Tobias und die Jungs grinsten sich an.
»Ich schmeiß mich weg«, trällerte Tobias gekünstelt. »Zornröschen macht auf einen auf Mauerblümchen.« Er sah sie einige Sekunden lang durchdringlich an. Es war ein Blick, der Frank überhaupt nicht gefallen wollte.
»Also, was ist nun. Seid ihr dabei oder ist euch die Luft zu dick geworden?«
»Tobias hat recht«, sagte schließlich Helmut nach einigem Zögern. »Es ist besser seinen Vater mit, als gegen uns zu haben. Außerdem wissen wir, dass er Zigeuner ebenso wenig leiden kann wie wir.«
»Musst du deinen Paps erst noch fragen, oder weiß er Bescheid?«, fragte Sonja.

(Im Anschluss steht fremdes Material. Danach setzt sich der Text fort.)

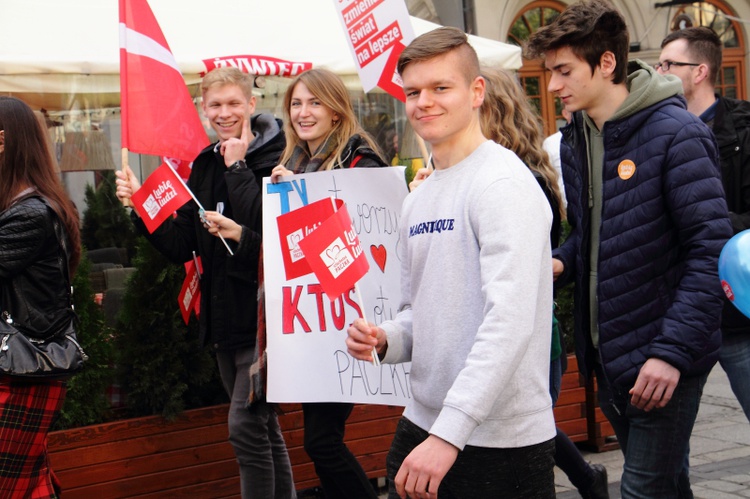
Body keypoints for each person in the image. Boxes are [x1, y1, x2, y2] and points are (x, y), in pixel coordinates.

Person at [526, 1, 733, 497]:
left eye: (563, 71)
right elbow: (595, 235)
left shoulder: (677, 134)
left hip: (664, 359)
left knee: (641, 490)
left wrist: (670, 353)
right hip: (612, 358)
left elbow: (711, 251)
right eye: (549, 71)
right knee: (667, 486)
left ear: (606, 64)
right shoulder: (577, 138)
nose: (552, 86)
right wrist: (561, 261)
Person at [347, 27, 556, 499]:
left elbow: (510, 321)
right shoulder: (420, 197)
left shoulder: (502, 184)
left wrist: (449, 434)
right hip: (425, 421)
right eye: (413, 92)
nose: (424, 102)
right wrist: (386, 340)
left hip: (499, 438)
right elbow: (418, 312)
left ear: (476, 91)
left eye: (441, 87)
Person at [115, 67, 296, 499]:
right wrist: (142, 205)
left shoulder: (276, 159)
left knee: (244, 428)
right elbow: (182, 244)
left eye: (234, 103)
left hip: (265, 320)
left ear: (251, 104)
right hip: (223, 323)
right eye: (215, 105)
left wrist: (237, 167)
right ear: (203, 109)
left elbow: (272, 237)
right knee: (261, 427)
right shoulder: (202, 163)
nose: (225, 112)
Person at [481, 67, 609, 499]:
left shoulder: (518, 179)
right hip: (514, 329)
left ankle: (589, 480)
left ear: (490, 109)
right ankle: (589, 481)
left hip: (529, 332)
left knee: (528, 437)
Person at [270, 68, 385, 499]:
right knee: (320, 443)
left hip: (350, 318)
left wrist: (305, 193)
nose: (304, 112)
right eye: (297, 104)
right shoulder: (294, 163)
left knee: (321, 442)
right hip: (315, 322)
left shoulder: (359, 158)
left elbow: (371, 226)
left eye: (315, 102)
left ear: (336, 111)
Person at [658, 26, 750, 423]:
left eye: (668, 65)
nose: (658, 73)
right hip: (679, 317)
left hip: (737, 315)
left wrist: (709, 224)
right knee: (666, 458)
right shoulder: (656, 133)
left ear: (700, 71)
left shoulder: (744, 132)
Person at [0, 96, 82, 498]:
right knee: (26, 485)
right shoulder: (23, 206)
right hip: (20, 367)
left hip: (23, 369)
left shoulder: (29, 214)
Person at [542, 107, 571, 210]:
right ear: (565, 114)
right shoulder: (551, 143)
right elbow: (548, 178)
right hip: (564, 208)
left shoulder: (592, 139)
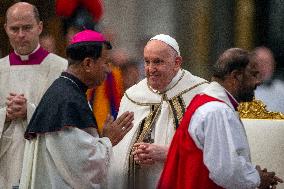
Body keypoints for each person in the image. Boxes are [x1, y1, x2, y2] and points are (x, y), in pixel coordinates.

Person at [19, 30, 134, 189]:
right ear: (88, 64)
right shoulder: (68, 100)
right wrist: (108, 140)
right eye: (105, 62)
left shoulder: (68, 92)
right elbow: (82, 169)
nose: (108, 70)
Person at [158, 48, 283, 189]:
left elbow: (222, 161)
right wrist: (257, 179)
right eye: (253, 75)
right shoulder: (216, 111)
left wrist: (252, 173)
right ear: (236, 76)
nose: (258, 82)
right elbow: (226, 172)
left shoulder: (205, 100)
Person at [108, 34, 209, 189]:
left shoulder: (201, 94)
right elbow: (119, 152)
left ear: (177, 63)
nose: (150, 69)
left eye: (158, 62)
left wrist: (167, 154)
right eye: (147, 62)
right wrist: (135, 152)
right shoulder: (133, 96)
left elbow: (213, 151)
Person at [0, 2, 67, 188]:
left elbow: (67, 120)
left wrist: (29, 111)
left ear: (40, 27)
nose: (21, 35)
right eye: (14, 29)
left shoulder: (60, 68)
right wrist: (6, 114)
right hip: (7, 163)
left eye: (27, 28)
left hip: (45, 162)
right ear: (6, 29)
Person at [253, 46, 284, 112]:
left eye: (267, 62)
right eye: (260, 62)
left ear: (273, 65)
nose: (263, 66)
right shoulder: (241, 89)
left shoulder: (281, 89)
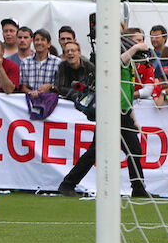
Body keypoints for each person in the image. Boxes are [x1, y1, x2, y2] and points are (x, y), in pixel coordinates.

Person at [58, 35, 150, 197]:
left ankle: (138, 188)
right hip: (110, 114)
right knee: (99, 151)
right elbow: (118, 63)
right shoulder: (115, 63)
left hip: (123, 114)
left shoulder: (128, 66)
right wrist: (136, 48)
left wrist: (133, 117)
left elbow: (126, 96)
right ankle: (67, 184)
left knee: (131, 150)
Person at [19, 28, 61, 97]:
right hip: (30, 100)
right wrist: (32, 92)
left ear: (49, 44)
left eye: (42, 40)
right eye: (37, 40)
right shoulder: (25, 62)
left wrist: (50, 86)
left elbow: (60, 87)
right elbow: (23, 87)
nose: (39, 42)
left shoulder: (58, 62)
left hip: (50, 101)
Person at [124, 27, 155, 99]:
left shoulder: (146, 64)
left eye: (143, 40)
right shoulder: (119, 62)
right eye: (139, 40)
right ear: (127, 41)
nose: (142, 44)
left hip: (137, 104)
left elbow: (147, 91)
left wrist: (128, 96)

Tobias verlor einen Augenblick lang den Boden unter seinen Füßen. »Das wird wohl der schwierigste Teil unseres Vorhabens sein«, gestand er. »Aber ich würde es ihm schon verklickern, nur ... «, er suchte nach den richtigen Worten. »Zusammen hätten wir einfach mehr Gewicht«, fuhr er fort. »Wenn wir geschlossen vor ihm auftreten, muss er uns einfach zuhören. Wie ich Paps kenne, passt ihm unser Vorschlag, seine Stadt vom Fußvolk der Flüchtlinge und Lügner zu befreien, ganz gut in den Kram.«
»Ihr seid also alle mit im Boot?«
Einer nach dem anderen nickte.
»Dann schwört.«
»Ich schwöre.«
»Ich auch.«
»Bin dabei.«
Tobias starrte über ihre Köpfe hinweg ins Nichts. Dann sah er Frank an.
»Und du?«
»Was sein muss, muss sein. Ihr könnt auf mich zählen.«
Rasch löschten sie das Feuer und zogen los. Der schwierigste Teil ihres Vorhabens lag noch vor ihnen.